2 Corinthians 4:10 MEANING



2 Corinthians 4:10
(10) Always bearing about in the body the dying of the Lord Jesus.--The word for "dying" (again, probably, a distinctly medical term) is literally "deadness," "the state of a corpse." Comp. Romans 4:19 for the word itself, and Romans 4:19, Colossians 3:5 ("mortify"), Hebrews 11:12 ("as good as dead") for the cognate verb. The word describes, as by a bold hyperbole, the condition of one whose life was one long conflict with disease: "dying daily" (1 Corinthians 15:31); having in himself "the sentence," or, possibly, the very symptoms, "of death" (2 Corinthians 1:8-9). He was, as it were, dragging about with him what it was scarcely an exaggeration to call a "living corpse;" and this he describes as "the dying" (or death-state) "of the Lord Jesus." The thought implied in these words is not formally defined. What seems implied is that it brought him nearer to the likeness of the Crucified; he was thus made a sharer in the sufferings of Christ, filling up what was lacking in the measure of those sufferings (Colossians 1:24), dying as He died, crucified with Him (Galatians 2:20). It may be noted that Philo (2 Alleg. p. 73) uses almost the same word to express the natural frailty and weakness of man's body--"What, then, is our life but the daily carrying about of a corpse?"

That the life also of Jesus . . .--The life of Jesus is the life of the new man, "created in righteousness and true holiness" (Ephesians 4:24). It is not that the Apostle is merely looking forward to the resurrection life, when we shall bear the image of the heavenly; he feels that the purpose of his sufferings now is that the higher life may, even in this present state, be manifested in and through them; and accordingly, as if to guard against the possibility of any other interpretation, he changes the phrase in the next verse, and for "our body" substitutes "our mortal flesh."

Verse 10. - The dying of the Lord Jesus; literally, the putting to death (Vulgate, mortificatio). This is even stronger than 2 Corinthians 1:5. It is not only "the sufferings," but even "the dying," of Christ of which his true followers partake (Romans 8:36, "For thy sake are we killed all the day long"). St. Paul, who was "in deaths oft" (2 Corinthians 11:23), was thus being made conformable unto Christ's death (Philippians 3:10). Philo, too, compares life to "the daily carrying about of a corpse," and the Cure d'Ars used to speak of his body as "ce cadavre." That the life also of Jesus, etc. The thought is exactly the same as in 2 Timothy 2:11, "If we be dead with him, we shall also live with him."
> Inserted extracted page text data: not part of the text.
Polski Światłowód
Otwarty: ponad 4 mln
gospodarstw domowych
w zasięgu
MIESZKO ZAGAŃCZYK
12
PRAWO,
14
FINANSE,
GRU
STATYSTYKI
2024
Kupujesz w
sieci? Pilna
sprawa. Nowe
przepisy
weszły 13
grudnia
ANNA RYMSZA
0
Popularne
4:8-12 The apostles were great sufferers, yet they met with wonderful support. Believers may be forsaken of their friends, as well as persecuted by enemies; but their God will never leave them nor forsake them. There may be fears within, as well as fightings without; yet we are not destroyed. The apostle speaks of their sufferings as a counterpart of the sufferings of Christ, that people might see the power of Christ's resurrection, and of grace in and from the living Jesus. In comparison with them, other Christians were, even at that time, in prosperous circumstances.Always bearing about in the body,.... The Vulgate Latin, Arabic, and Ethiopic versions, read, "in our body"; and the Syriac version, in this and the next clause, reads, "in our bodies", and some copies in this read, "bodies"; continually carrying about with us, in these mortal bodies of ours, wherever we go,

the dying of the Lord Jesus; by which is meant, not the doctrine of the sufferings and death of Christ, and of salvation by a crucified Saviour, which they bore and carried about with them in a ministerial way, wherever they came and preached, but the sufferings they themselves underwent: so called, because of the likeness there is between the sufferings of Christ, and theirs; as he was traduced as a wicked man, a deceiver, and a stirrer up of sedition, so were they; as he was persecuted, so were they; as he was liable to death, and at last was delivered up to it, so were they: and also because of the union and sympathy which were between them; Christ and they were one body and one Spirit; so that what was endured by the members, the head had a fellow feeling of, and sympathy with; and reckoned what was done to them, as done to himself: and besides, the sufferings they underwent, and death they were exposed unto, were for his sake, as it is explained in the next verse:

for we which live; who are still in the land of the living, though it is almost a miracle we are, considering the circumstances we are in:

are always delivered; that is, continually exposed

to death for Jesus' sake: and the end of all these sufferings, which is expressed alike in both verses is,

that the life also of Jesus might be made manifest in our body, or "mortal flesh"; the meaning of which is, that it might appear that Jesus, though he died, is risen again from the dead, and lives at the Father's right hand, and ever lives to make intercession for us; of which there is a full proof, inasmuch as we are supported by him under all the trials and sufferings we endure for his sake; for because he lives, we live also, amidst so many dangers and deaths, which attend us.